4-5 ay gibi bir süre asla gelmeyeceğinizi bilseniz de özlenmeyen, gece 11de kızılay diye tabir edilen merkezi bir yerde bile yemek yiyecek yer bulunamayan, 9dan sonra bir kızın tek ba$ına hareket etmesinin caiz olmadığı gidilecek yerin** çok az olduğu, adam gibi bir konser salonunun olmadığı kent. ayrıca belediye ba$kanının * her gece yatmadan önce yarın ankara'nın kötülüğü için ne yapabilirim diye dü$ündüğünü sandığım başkent
ölü şehir, benim cesedimi barındırıyor. mekanlar onlara yüklediğimiz anlamlardan ibarettir, onlara ait anılarımızdan ve bazı mekanlarda yaşar bazı mekanlarda ölürüz, her defasında, ölürüz, yavaş yavaş..

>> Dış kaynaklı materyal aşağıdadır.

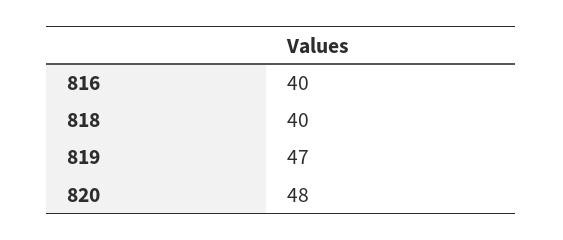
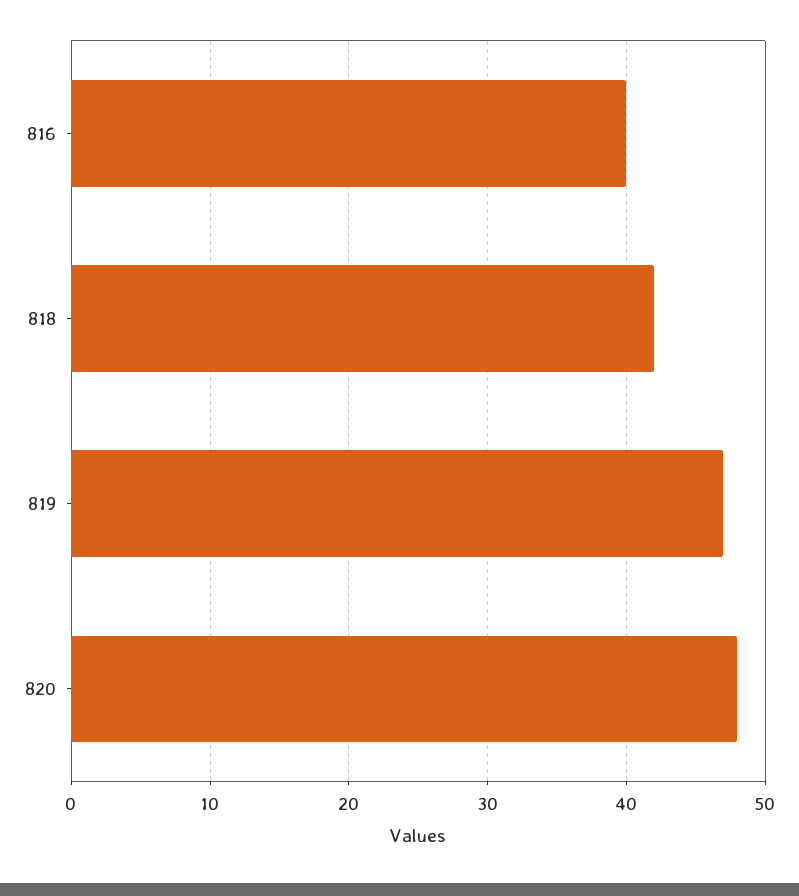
818: 40 -> 42

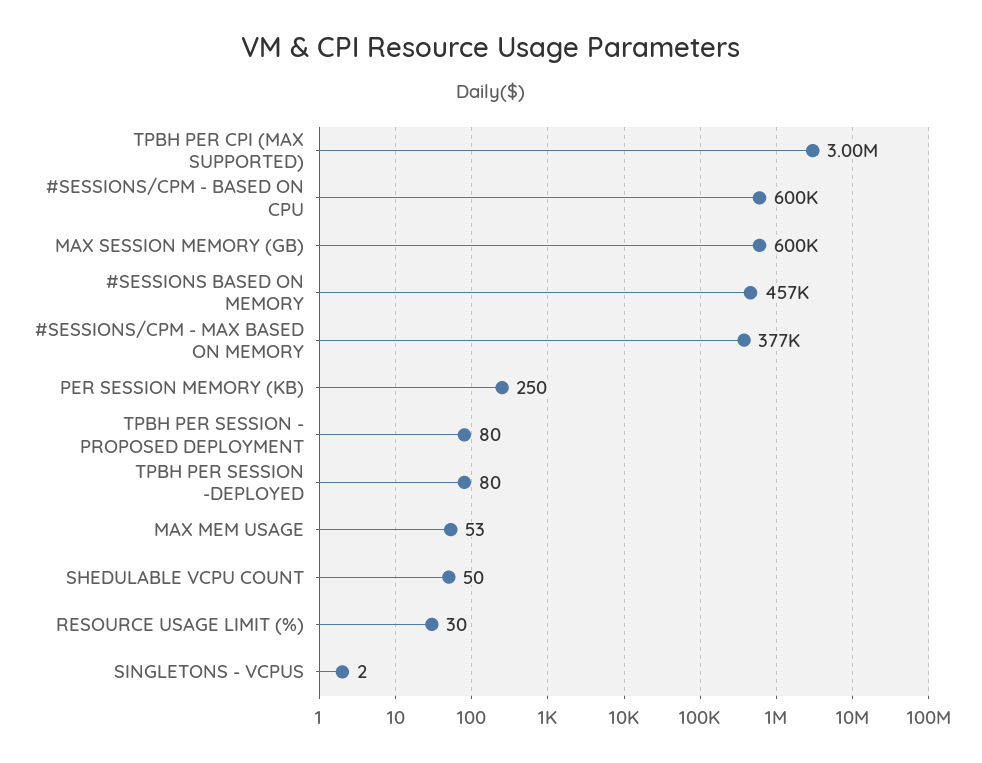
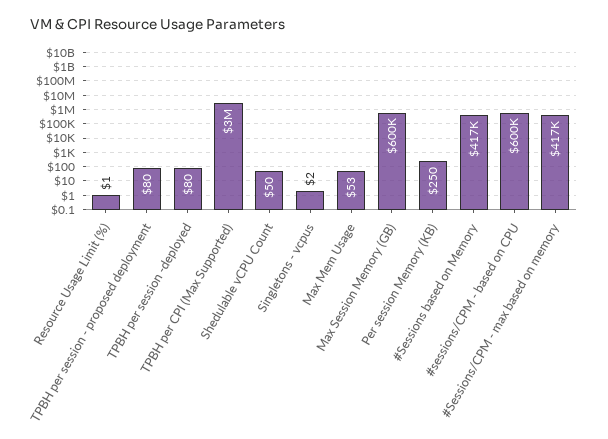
#SESSIONS BASED ON MEMORY: 457000 -> 417000
#SESSIONS/CPM - MAX BASED ON MEMORY: 377000 -> 417000
RESOURCE USAGE LIMIT (%): 30 -> 1

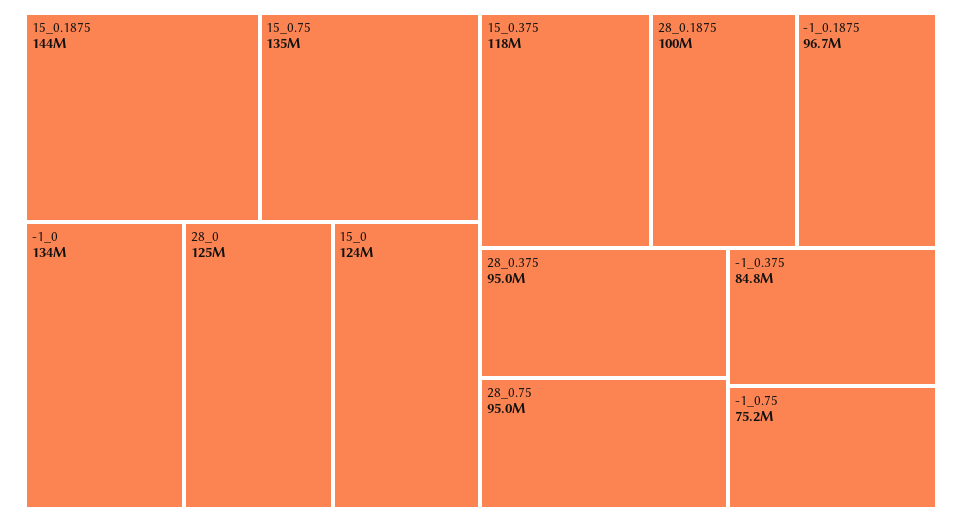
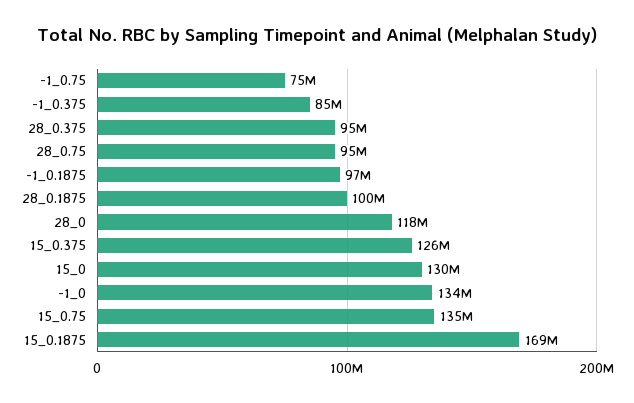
15_0.1875: 144000000 -> 169000000
28_0: 125000000 -> 118000000
15_0: 124000000 -> 130000000
15_0.375: 118000000 -> 126000000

atakuleye çıkınca dandik bilgisayar oyunlarını anımsatan şehir . hani o oyunlarda sadece gitmen gereken yol vardır ve kalan kısımlar dağlardır oraya yönelsen bile çarpıp yola dönmek zorunda kalırsın , aynı hisse kapılmıştım atakuleden ankaraya bakarken..
asaleti bir tek söylenişindedir bu şehrin: an-ka-ra. onun dışında, ona benzer bir ruhla doğmamışsanız sevemezsiniz ancak katlanırsınız; ona da, insanlarına da...

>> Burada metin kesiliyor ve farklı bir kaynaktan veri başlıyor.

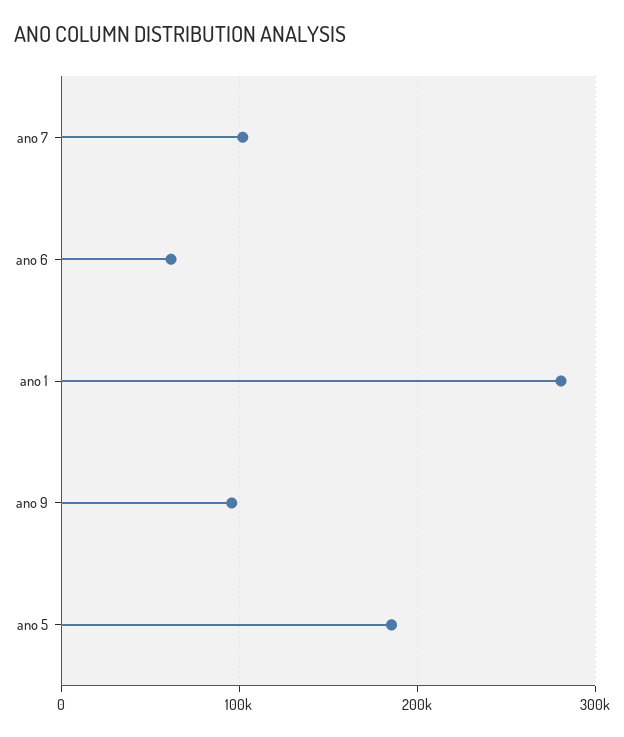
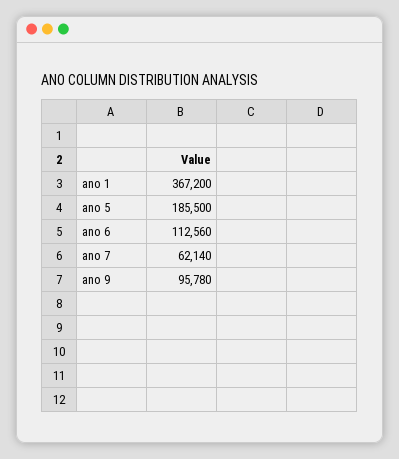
ano 7: 100000 -> 62140
ano 6: 60000 -> 112560
ano 1: 280000 -> 367200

yorucu geçen kocaman bir iş gününün ardından, ne yaparsanız, nereye bakarsanız bakın, yorgunluğunuzu hafifletecek bir manzarası ve canlılığı bulunmayan, daha doğrusu bunun için en ufak bir isteği olmayan kenttir. abartmadan söylenilebilir ki; baktığınızda görmek istediğiniz şey, ona ne anlam yüklemek istediğinize bağlı olsa da, sizin ne düşündüğünüzü zerre kadar önemsemeyen şehirdir. o acı çekiyorsa (bkz: melih gokcek) siz de çekersiniz, o mutlu oluyorsa sizin nasıl olduğunuz önemli değildir.